The real question is: Are you listening John Boehner and your Congressional cronies? And you Mitt Romney? Rick Parry (that’s how Michael Colbert spells it)? Michele Bachmann? And most importantly, the 12 Congressional committee members about to recommend how to deal with the U.S. deficit? If you’re not listening then read Warren’s lips, “raise taxes on the rich.” Where have we heard that before? From the lips of George Bush One? No. George Bush Two? No. Any GOP candidate? No. President Obama? Yes! And a couple of hundred million middle and lower income people who have enough common sense to do the math, even though they do not have enough money or jobs. This isn’t about left-right ideology, this is about doing what is right. Because the truth isn’t halfway between right and wrong or left and right.
In Buffett’s op-ed in the New York Times, August 14, 2011 (a must read) he made many salient points. “While the poor and middle class fight for us in Afghanistan, and while most Americans struggle to make ends meet, we mega-rich continue to get our extraordinary tax breaks. These and other blessings are showered upon us by legislators in Washington who feel compelled to protect us, much as if we were spotted owls or some other endangered species.”
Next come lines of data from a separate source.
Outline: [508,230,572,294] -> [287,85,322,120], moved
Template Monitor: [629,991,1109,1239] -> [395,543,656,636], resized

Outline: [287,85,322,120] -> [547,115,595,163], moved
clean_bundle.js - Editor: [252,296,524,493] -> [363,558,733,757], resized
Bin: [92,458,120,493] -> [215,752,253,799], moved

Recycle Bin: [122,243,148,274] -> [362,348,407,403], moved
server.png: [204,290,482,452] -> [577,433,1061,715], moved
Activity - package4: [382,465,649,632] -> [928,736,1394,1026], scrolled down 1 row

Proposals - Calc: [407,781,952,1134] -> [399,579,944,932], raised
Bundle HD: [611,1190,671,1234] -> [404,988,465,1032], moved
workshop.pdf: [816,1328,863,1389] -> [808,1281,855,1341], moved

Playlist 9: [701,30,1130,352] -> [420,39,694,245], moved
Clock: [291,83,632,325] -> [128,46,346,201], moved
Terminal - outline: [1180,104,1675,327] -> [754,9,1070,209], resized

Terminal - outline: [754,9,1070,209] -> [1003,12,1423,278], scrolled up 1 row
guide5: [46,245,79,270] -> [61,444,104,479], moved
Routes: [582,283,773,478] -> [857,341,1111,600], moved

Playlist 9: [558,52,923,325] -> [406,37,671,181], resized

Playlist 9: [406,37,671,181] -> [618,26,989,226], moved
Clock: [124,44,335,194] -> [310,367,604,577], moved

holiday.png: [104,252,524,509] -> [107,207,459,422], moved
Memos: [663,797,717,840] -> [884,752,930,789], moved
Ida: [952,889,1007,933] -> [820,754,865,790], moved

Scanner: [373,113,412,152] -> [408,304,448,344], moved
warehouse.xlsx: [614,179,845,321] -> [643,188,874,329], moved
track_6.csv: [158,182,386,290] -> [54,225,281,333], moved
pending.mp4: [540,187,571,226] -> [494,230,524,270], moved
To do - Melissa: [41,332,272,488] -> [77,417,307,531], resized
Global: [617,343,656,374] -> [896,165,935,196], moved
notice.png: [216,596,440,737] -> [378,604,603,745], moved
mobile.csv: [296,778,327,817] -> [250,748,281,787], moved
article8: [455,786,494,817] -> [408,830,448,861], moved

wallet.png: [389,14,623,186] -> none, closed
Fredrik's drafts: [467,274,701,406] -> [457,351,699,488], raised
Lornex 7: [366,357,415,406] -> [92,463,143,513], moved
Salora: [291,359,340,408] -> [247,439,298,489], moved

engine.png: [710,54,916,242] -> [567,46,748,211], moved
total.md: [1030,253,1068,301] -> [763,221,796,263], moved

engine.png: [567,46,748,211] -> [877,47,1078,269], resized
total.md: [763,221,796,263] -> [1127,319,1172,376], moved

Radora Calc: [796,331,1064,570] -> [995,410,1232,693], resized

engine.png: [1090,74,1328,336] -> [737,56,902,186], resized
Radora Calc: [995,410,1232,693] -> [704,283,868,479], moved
He added. “And to those who argue that higher rates hurt job creation (a GOP indefensible mantra – my insert), I would note that a net of nearly 40 million jobs were added between 1980 and 2000. You know what’s happened since then: lower tax rates and far lower job creation…. People invest to make money, and potential taxes have never scared them off.”
If “we the people” are not going to listen to Warren Buffett, then to whom are we going to listen to? Boehner? Romney? Bachmann? et al? … oh, I know, Rupert Murdoch. Please!
Warren represents the (decent) rich talking to the rich and it should resonate across the nation, louder and more pervasively than any Sarah Palin stunt, Michele Bachmann misstatement (pick one), Rick Perry prayer meeting, or a Mitt Romney smile. But it won’t. It ran in the New York Times, it received a little media spin – some negative (e.g., Rupert’s Wall Street Journal) – and then will probably go the way of the dodo bird. Why? Because even Warren’s money, intellect and leadership can’t trump all that saved tax money, which pumps billions into politicians’ re-election campaigns. And when it comes to winning elections, money trumps doing right, every time.
Ironically, on the same day of Buffett’s op-ed, August 14th, President Obama met with business leaders “to hunt for ideas to revive the economy…” And guess who was not there? Warren Buffett. That’s like going to a meet-the-teacher night and not meeting the teacher. Sounds more like a hastily arranged PR stunt.
One last pearl of wisdom from Buffett. “Americans are rapidly losing faith in the ability of Congress to deal with our country’s fiscal problems. Only action that is immediate, real and very substantial will prevent that doubt from morphing into hopelessness. That feeling can create its own reality.”
Reality? The rich get richer; the poor get poorer. The income gap between the richest and poorest Americans grew last year to its largest margin ever. The top-earning 20 percent of Americans – those making more than $100,000 each year – received 49.4 percent of all income generated in the U.S., compared with the 3.4 percent made by the bottom 20 percent of earners. And in 38 states, child poverty has increased between 2000 and 2009.
Reality? The sacrifice is not shared! And you can’t balance a budget, let alone reduce a deficit, by cuts alone. Revenue must increase – ask anyone trying to make ends meet.